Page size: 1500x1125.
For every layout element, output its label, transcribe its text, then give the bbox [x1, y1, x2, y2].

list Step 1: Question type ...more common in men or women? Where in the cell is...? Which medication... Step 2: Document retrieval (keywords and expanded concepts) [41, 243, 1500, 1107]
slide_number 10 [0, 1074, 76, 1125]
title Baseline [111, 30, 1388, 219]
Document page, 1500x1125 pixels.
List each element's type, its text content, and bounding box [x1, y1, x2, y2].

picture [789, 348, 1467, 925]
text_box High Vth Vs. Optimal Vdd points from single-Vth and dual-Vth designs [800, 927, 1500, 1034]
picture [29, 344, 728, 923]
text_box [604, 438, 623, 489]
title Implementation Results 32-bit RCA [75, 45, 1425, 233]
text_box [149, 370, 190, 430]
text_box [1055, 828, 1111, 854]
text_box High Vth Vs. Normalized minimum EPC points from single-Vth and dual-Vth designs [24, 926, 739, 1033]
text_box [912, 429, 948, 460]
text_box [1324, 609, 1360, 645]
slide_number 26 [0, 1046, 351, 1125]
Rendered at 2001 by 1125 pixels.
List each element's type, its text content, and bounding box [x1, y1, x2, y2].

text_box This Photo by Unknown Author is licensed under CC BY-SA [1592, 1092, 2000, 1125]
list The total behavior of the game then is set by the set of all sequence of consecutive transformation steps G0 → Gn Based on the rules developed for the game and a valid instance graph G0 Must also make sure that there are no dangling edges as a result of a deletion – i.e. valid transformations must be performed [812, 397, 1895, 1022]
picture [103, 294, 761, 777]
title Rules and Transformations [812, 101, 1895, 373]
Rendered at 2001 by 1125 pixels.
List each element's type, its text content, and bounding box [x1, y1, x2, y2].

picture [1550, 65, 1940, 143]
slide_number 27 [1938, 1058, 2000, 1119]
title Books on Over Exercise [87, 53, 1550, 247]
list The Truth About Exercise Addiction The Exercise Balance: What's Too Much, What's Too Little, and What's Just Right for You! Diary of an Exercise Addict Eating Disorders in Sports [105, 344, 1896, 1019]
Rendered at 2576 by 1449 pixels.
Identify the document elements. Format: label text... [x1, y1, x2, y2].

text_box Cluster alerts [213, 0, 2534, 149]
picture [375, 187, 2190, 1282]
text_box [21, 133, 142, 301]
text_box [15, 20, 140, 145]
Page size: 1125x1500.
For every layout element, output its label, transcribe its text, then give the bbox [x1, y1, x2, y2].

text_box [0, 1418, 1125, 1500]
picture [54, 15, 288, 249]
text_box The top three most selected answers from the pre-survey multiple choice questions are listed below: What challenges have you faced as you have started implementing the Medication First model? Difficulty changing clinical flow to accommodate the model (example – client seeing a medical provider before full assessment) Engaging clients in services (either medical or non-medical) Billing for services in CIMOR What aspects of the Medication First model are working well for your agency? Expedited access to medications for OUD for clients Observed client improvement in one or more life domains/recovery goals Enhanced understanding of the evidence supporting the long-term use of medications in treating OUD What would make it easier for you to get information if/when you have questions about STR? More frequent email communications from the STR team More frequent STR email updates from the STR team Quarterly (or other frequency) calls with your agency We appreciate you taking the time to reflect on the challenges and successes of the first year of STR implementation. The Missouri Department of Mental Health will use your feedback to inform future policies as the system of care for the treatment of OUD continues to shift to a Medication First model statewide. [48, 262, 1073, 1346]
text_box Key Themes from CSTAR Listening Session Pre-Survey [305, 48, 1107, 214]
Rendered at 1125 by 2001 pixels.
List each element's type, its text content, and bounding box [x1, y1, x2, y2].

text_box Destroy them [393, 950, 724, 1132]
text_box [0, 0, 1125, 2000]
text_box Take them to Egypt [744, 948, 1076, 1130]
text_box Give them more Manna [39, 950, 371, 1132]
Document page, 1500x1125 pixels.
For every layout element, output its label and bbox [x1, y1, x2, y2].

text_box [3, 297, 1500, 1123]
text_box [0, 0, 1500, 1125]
----------------------------------------
> Action item
Repeat the material in full, exactly as written.

> Completed exercise
Page size: 1500x1125.
For every layout element, output its label, transcribe its text, then give the bbox [x1, y1, x2, y2].

list Step 1: Question type ...more common in men or women? Where in the cell is...? Which medication... Step 2: Document retrieval (keywords and expanded concepts) [41, 243, 1500, 1107]
slide_number 10 [0, 1074, 76, 1125]
title Baseline [111, 30, 1388, 219]
Document page, 1500x1125 pixels.
List each element's type, its text content, and bounding box [x1, y1, x2, y2].

picture [789, 348, 1467, 925]
text_box High Vth Vs. Optimal Vdd points from single-Vth and dual-Vth designs [800, 927, 1500, 1034]
picture [29, 344, 728, 923]
text_box [604, 438, 623, 489]
title Implementation Results 32-bit RCA [75, 45, 1425, 233]
text_box [149, 370, 190, 430]
text_box [1055, 828, 1111, 854]
text_box High Vth Vs. Normalized minimum EPC points from single-Vth and dual-Vth designs [24, 926, 739, 1033]
text_box [912, 429, 948, 460]
text_box [1324, 609, 1360, 645]
slide_number 26 [0, 1046, 351, 1125]
Rendered at 2001 by 1125 pixels.
List each element's type, its text content, and bounding box [x1, y1, x2, y2].

text_box This Photo by Unknown Author is licensed under CC BY-SA [1592, 1092, 2000, 1125]
list The total behavior of the game then is set by the set of all sequence of consecutive transformation steps G0 → Gn Based on the rules developed for the game and a valid instance graph G0 Must also make sure that there are no dangling edges as a result of a deletion – i.e. valid transformations must be performed [812, 397, 1895, 1022]
picture [103, 294, 761, 777]
title Rules and Transformations [812, 101, 1895, 373]
Rendered at 2001 by 1125 pixels.
List each element's type, its text content, and bounding box [x1, y1, x2, y2].

picture [1550, 65, 1940, 143]
slide_number 27 [1938, 1058, 2000, 1119]
title Books on Over Exercise [87, 53, 1550, 247]
list The Truth About Exercise Addiction The Exercise Balance: What's Too Much, What's Too Little, and What's Just Right for You! Diary of an Exercise Addict Eating Disorders in Sports [105, 344, 1896, 1019]
Rendered at 2576 by 1449 pixels.
Identify the document elements. Format: label text... [x1, y1, x2, y2].

text_box Cluster alerts [213, 0, 2534, 149]
picture [375, 187, 2190, 1282]
text_box [21, 133, 142, 301]
text_box [15, 20, 140, 145]
Page size: 1125x1500.
For every layout element, output its label, transcribe its text, then give the bbox [x1, y1, x2, y2].

text_box [0, 1418, 1125, 1500]
picture [54, 15, 288, 249]
text_box The top three most selected answers from the pre-survey multiple choice questions are listed below: What challenges have you faced as you have started implementing the Medication First model? Difficulty changing clinical flow to accommodate the model (example – client seeing a medical provider before full assessment) Engaging clients in services (either medical or non-medical) Billing for services in CIMOR What aspects of the Medication First model are working well for your agency? Expedited access to medications for OUD for clients Observed client improvement in one or more life domains/recovery goals Enhanced understanding of the evidence supporting the long-term use of medications in treating OUD What would make it easier for you to get information if/when you have questions about STR? More frequent email communications from the STR team More frequent STR email updates from the STR team Quarterly (or other frequency) calls with your agency We appreciate you taking the time to reflect on the challenges and successes of the first year of STR implementation. The Missouri Department of Mental Health will use your feedback to inform future policies as the system of care for the treatment of OUD continues to shift to a Medication First model statewide. [48, 262, 1073, 1346]
text_box Key Themes from CSTAR Listening Session Pre-Survey [305, 48, 1107, 214]
Rendered at 1125 by 2001 pixels.
List each element's type, its text content, and bounding box [x1, y1, x2, y2].

text_box Destroy them [393, 950, 724, 1132]
text_box [0, 0, 1125, 2000]
text_box Take them to Egypt [744, 948, 1076, 1130]
text_box Give them more Manna [39, 950, 371, 1132]
Document page, 1500x1125 pixels.
For every layout element, output its label and bbox [x1, y1, x2, y2].

text_box [3, 297, 1500, 1123]
text_box [0, 0, 1500, 1125]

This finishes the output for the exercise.